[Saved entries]
========
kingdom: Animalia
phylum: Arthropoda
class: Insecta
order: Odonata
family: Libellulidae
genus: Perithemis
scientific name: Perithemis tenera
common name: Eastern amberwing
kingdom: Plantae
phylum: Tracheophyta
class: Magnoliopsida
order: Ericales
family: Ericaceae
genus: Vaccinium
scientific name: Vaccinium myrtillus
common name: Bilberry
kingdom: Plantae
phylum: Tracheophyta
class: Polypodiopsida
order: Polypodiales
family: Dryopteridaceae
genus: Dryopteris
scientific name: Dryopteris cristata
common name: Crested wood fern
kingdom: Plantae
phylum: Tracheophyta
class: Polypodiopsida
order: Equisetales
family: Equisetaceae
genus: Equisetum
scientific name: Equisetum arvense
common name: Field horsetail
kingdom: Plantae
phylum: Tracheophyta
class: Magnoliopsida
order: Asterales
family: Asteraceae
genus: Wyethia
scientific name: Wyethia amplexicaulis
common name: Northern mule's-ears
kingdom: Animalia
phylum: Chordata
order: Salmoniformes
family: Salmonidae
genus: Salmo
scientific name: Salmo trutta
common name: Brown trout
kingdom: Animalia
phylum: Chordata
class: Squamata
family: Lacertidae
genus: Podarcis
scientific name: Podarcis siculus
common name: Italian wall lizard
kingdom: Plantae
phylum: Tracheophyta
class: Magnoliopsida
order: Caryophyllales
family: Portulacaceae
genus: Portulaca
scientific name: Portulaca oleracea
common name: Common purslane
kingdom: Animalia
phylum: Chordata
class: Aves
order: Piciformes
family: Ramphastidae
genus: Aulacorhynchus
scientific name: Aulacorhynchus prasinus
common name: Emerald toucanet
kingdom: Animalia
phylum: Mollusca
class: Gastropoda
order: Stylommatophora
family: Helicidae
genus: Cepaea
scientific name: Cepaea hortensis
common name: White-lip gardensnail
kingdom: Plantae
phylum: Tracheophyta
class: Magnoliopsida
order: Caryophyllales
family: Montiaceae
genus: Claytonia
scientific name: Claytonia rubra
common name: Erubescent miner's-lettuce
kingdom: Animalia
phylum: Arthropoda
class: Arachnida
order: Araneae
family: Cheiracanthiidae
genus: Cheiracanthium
========
● PROBLEM TO WORK ON: Extract every line from the items above and reproduce each one word for word, in its original order.

● SOLUTION TO THIS EXERCISE:
kingdom: Animalia
phylum: Arthropoda
class: Insecta
order: Odonata
family: Libellulidae
genus: Perithemis
scientific name: Perithemis tenera
common name: Eastern amberwing
kingdom: Plantae
phylum: Tracheophyta
class: Magnoliopsida
order: Ericales
family: Ericaceae
genus: Vaccinium
scientific name: Vaccinium myrtillus
common name: Bilberry
kingdom: Plantae
phylum: Tracheophyta
class: Polypodiopsida
order: Polypodiales
family: Dryopteridaceae
genus: Dryopteris
scientific name: Dryopteris cristata
common name: Crested wood fern
kingdom: Plantae
phylum: Tracheophyta
class: Polypodiopsida
order: Equisetales
family: Equisetaceae
genus: Equisetum
scientific name: Equisetum arvense
common name: Field horsetail
kingdom: Plantae
phylum: Tracheophyta
class: Magnoliopsida
order: Asterales
family: Asteraceae
genus: Wyethia
scientific name: Wyethia amplexicaulis
common name: Northern mule's-ears
kingdom: Animalia
phylum: Chordata
order: Salmoniformes
family: Salmonidae
genus: Salmo
scientific name: Salmo trutta
common name: Brown trout
kingdom: Animalia
phylum: Chordata
class: Squamata
family: Lacertidae
genus: Podarcis
scientific name: Podarcis siculus
common name: Italian wall lizard
kingdom: Plantae
phylum: Tracheophyta
class: Magnoliopsida
order: Caryophyllales
family: Portulacaceae
genus: Portulaca
scientific name: Portulaca oleracea
common name: Common purslane
kingdom: Animalia
phylum: Chordata
class: Aves
order: Piciformes
family: Ramphastidae
genus: Aulacorhynchus
scientific name: Aulacorhynchus prasinus
common name: Emerald toucanet
kingdom: Animalia
phylum: Mollusca
class: Gastropoda
order: Stylommatophora
family: Helicidae
genus: Cepaea
scientific name: Cepaea hortensis
common name: White-lip gardensnail
kingdom: Plantae
phylum: Tracheophyta
class: Magnoliopsida
order: Caryophyllales
family: Montiaceae
genus: Claytonia
scientific name: Claytonia rubra
common name: Erubescent miner's-lettuce
kingdom: Animalia
phylum: Arthropoda
class: Arachnida
order: Araneae
family: Cheiracanthiidae
genus: Cheiracanthium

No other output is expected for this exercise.